There may or may not be a limit on computing power. A single chip may eventually reach a certain size, but with the advent of the IBM/Sony/Toshiba Cell chip and dual cores from Intel and AMD, distibuted computing becomes an increasing possibility. The SETI and the Cure for Cancer distributed computers programs have already shown the possibilities.

What’s stupid is pronouncing some apparent short term trends as inviolate “laws”. Moore’s Law? “The Curve” as an “untamable force”? Gimme a break. The burden of proof is upon those who make such sweeping kinds of statements, not upon those who say balderdash to them. “Certainly the curve exists”? Prove that please by more than a few revcent eamples and with some mathematical modelling and with some testable predictions of what amount of information will be vailable in say genetic engineering in say 5 years hence.
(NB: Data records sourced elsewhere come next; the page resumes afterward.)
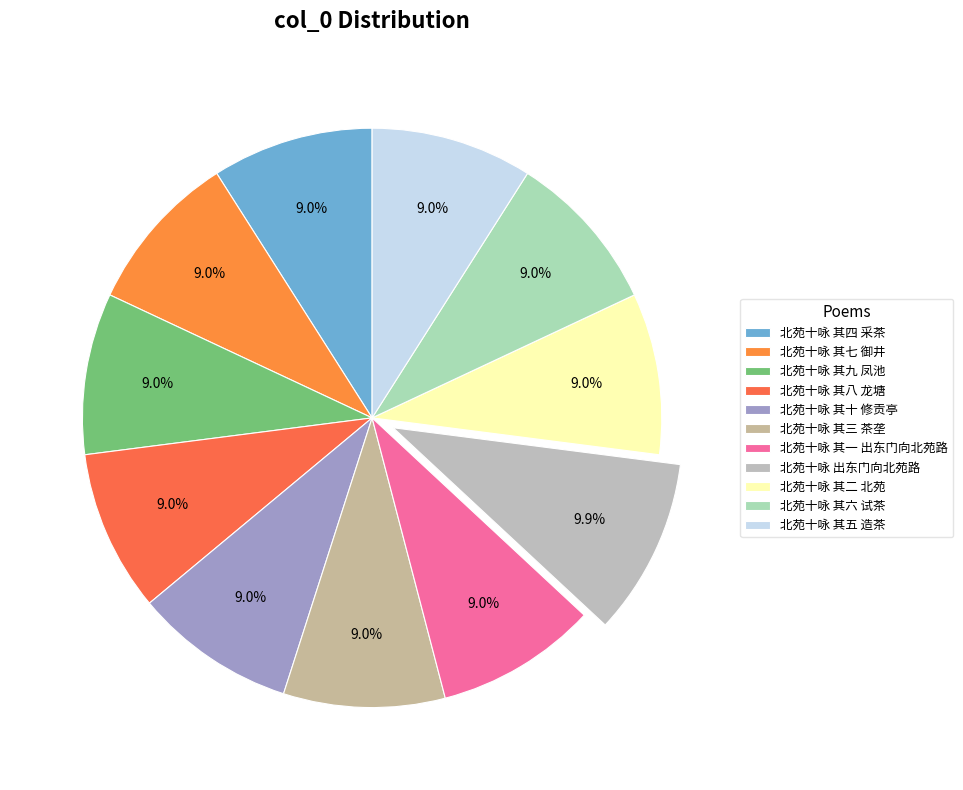

Count the number of slices in the pie.

11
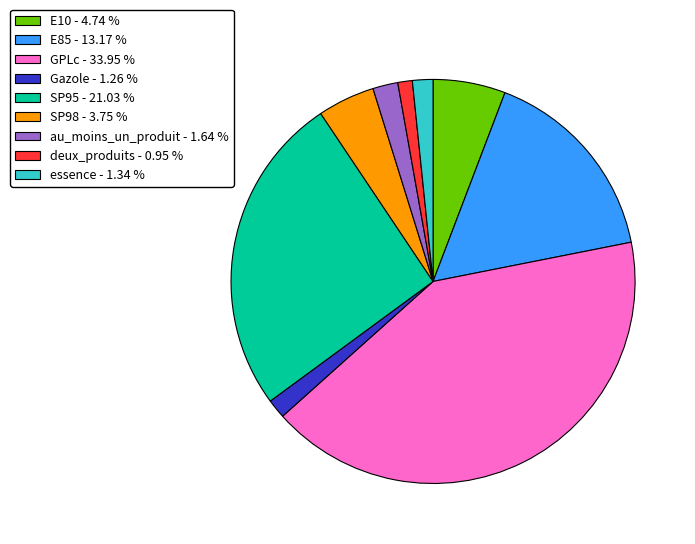

Is SP98 - 3.75 % the majority of the pie?

No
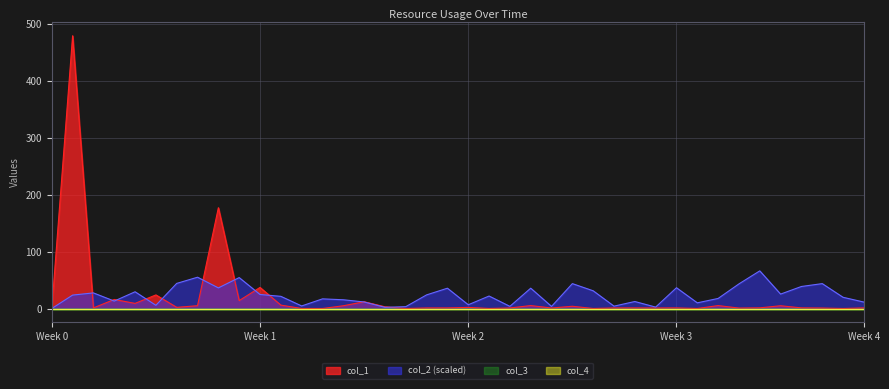

How many categories are shown in the chart?

40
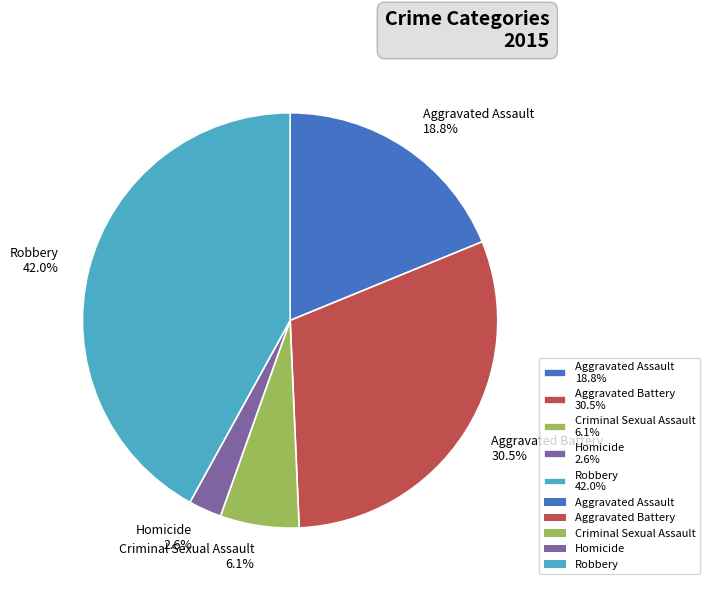

To the nearest percent, what is the average slice percentage?

20%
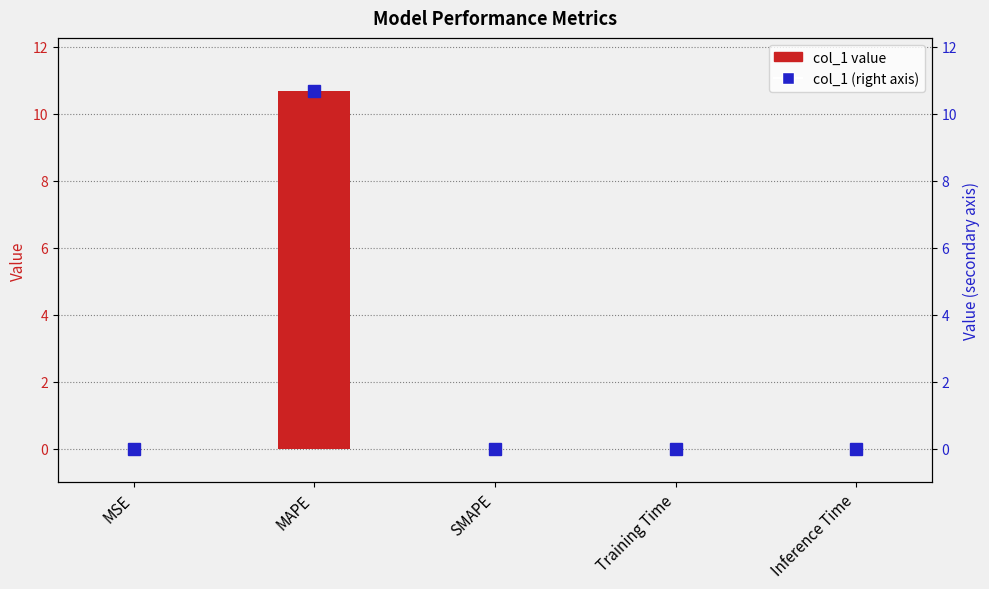

Which series has the widest spread of values?

col_1 value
Historically scientific progress has not looked at all like a smooth curve but one of fits and starts with occassional significant backward steps as well. To even attempt to try to apply such declarations as “Laws” to things like scientific progress requires possessing some kind of numerical metric to measure it with, and we don’t even have that.

It is a lousy metaphor at best. Just plain silly.

It is you who are making the sweeping assertions without evidence. Most of the people who have made these predictions about technology did it PRECISELY because they looked at the evidence: they looked at the charts and graphs and numbers and said, “OK, if this trend continues, then X will likely happen.” They also generally qualified their predictions with, “Of course, it is possible that factors may intervene to prevent X from occurring.” Granted, the assumptions that are being made by following these curves to their conclusions can lead to some startling results, but that doesn’t mean the curve doesn’t exist.

I personally expect some surprising things to happen in the next few years if the techno curve predictions turn out to be accurate. I’m not willing to put a tight time frame on it, or to say exactly what form the surprises might take, but the numbers indicate that there will be some suprises, hopefully happy ones.

Following the logic can be very productive: Einstein is said to have come up with his relativity theory because he looked at anomalous findings regarding the actions of light in the universe and asked, “Well, the indications are that those findings are true. So what does this say about the nature of the light and the universe?”

I’m not giving up all my wordly possession and waiting for the AI gods to rapture my ass, but I am paying attention to new tech. Seems reasonable.